▶ [Prompt] Scan the lines below for the string "they" and report how many lines contain it, giving only the number.

▶ [Data in this exercise]
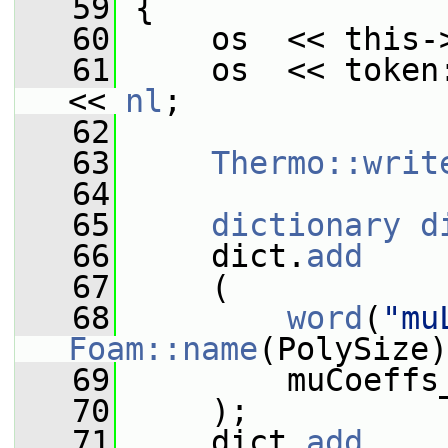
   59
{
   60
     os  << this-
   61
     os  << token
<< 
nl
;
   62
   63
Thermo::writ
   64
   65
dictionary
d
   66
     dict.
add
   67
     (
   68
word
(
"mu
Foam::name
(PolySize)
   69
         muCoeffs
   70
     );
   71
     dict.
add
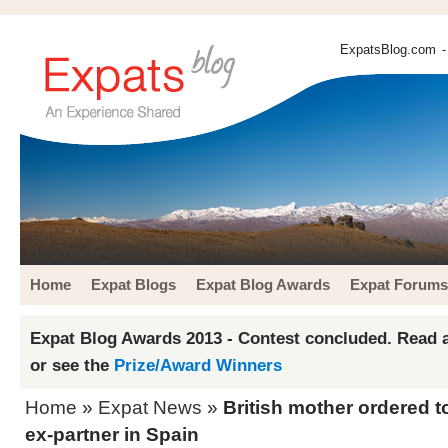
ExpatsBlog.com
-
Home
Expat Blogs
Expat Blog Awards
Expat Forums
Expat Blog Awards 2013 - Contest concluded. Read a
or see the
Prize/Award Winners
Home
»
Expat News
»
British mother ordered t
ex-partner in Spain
---
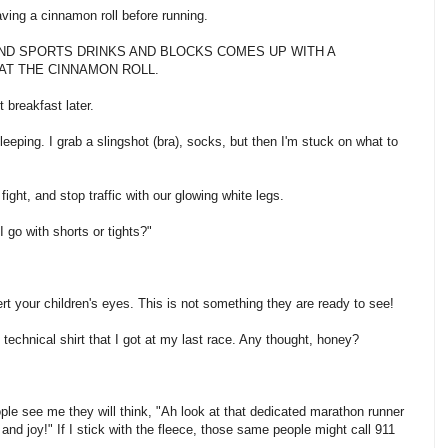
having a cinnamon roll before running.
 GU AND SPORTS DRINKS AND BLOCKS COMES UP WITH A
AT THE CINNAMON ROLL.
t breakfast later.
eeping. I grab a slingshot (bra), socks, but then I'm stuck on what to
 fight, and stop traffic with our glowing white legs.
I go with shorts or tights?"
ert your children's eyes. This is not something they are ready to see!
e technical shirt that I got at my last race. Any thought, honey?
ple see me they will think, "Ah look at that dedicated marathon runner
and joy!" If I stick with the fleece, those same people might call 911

▶ [Answer box] 2